Saved entries
━━━━━━━━━━━━━━━━━━━━

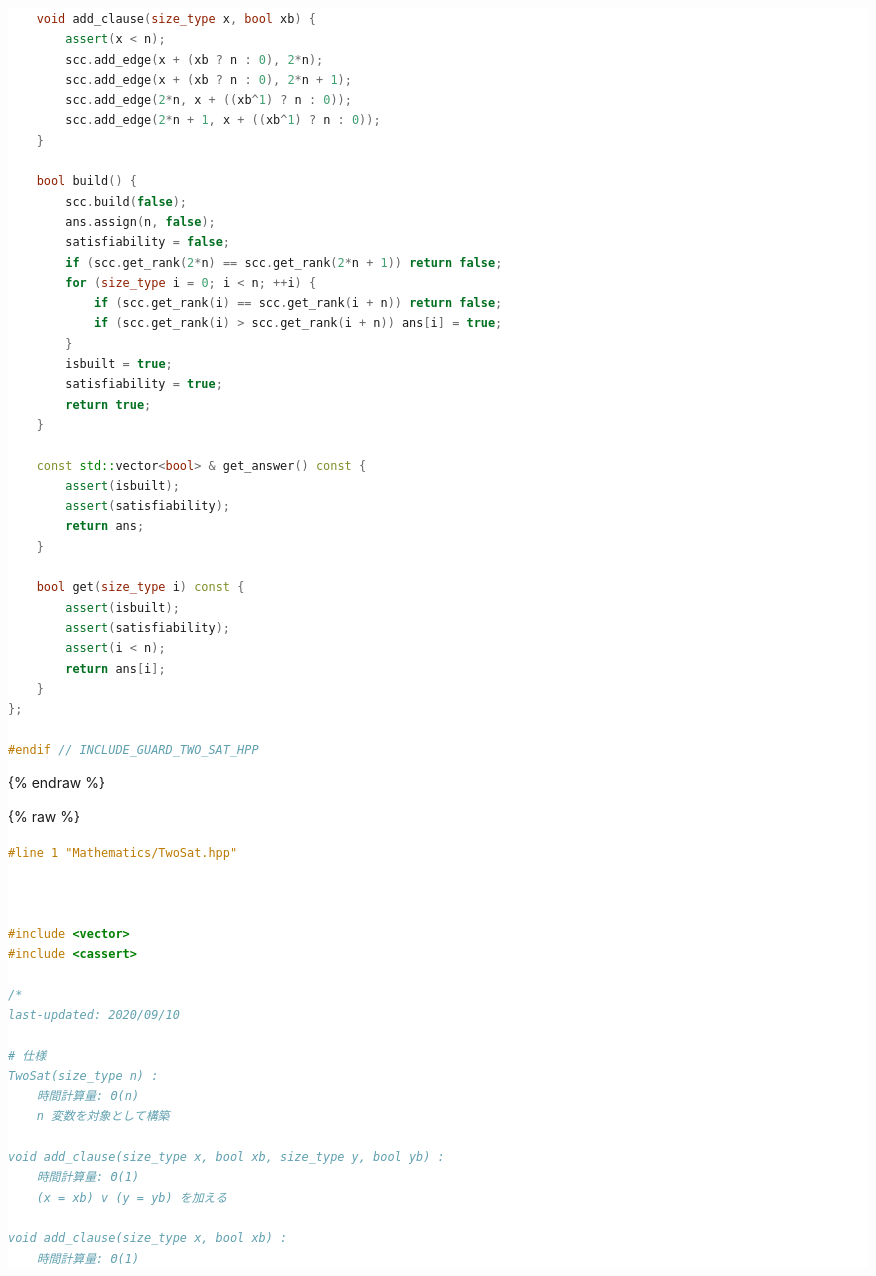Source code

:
 ```cpp
	void add_clause(size_type x, bool xb) {
		assert(x < n);
		scc.add_edge(x + (xb ? n : 0), 2*n);
		scc.add_edge(x + (xb ? n : 0), 2*n + 1);
		scc.add_edge(2*n, x + ((xb^1) ? n : 0));
		scc.add_edge(2*n + 1, x + ((xb^1) ? n : 0));
	}
	
	bool build() {
		scc.build(false);
		ans.assign(n, false);
		satisfiability = false;
		if (scc.get_rank(2*n) == scc.get_rank(2*n + 1)) return false;
		for (size_type i = 0; i < n; ++i) {
			if (scc.get_rank(i) == scc.get_rank(i + n)) return false;
			if (scc.get_rank(i) > scc.get_rank(i + n)) ans[i] = true;
		}
		isbuilt = true;
		satisfiability = true;
		return true;
	}
	
	const std::vector<bool> & get_answer() const {
		assert(isbuilt);
		assert(satisfiability);
		return ans;
	}
	
	bool get(size_type i) const {
		assert(isbuilt);
		assert(satisfiability);
		assert(i < n);
		return ans[i];
	}
};

#endif // INCLUDE_GUARD_TWO_SAT_HPP
```
{% endraw %}

<a id="bundled"></a>
{% raw %}
```cpp
#line 1 "Mathematics/TwoSat.hpp"



#include <vector>
#include <cassert>

/*
last-updated: 2020/09/10

# 仕様
TwoSat(size_type n) :
	時間計算量: Θ(n)
	n 変数を対象として構築

void add_clause(size_type x, bool xb, size_type y, bool yb) :
	時間計算量: Θ(1)
	(x = xb) v (y = yb) を加える

void add_clause(size_type x, bool xb) :
	時間計算量: Θ(1)
```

━━━━━━━━━━━━━━━━━━━━

Lines containing the word "vector" must be found in the data above and copied.

	const std::vector<bool> & get_answer() const {
#include <vector>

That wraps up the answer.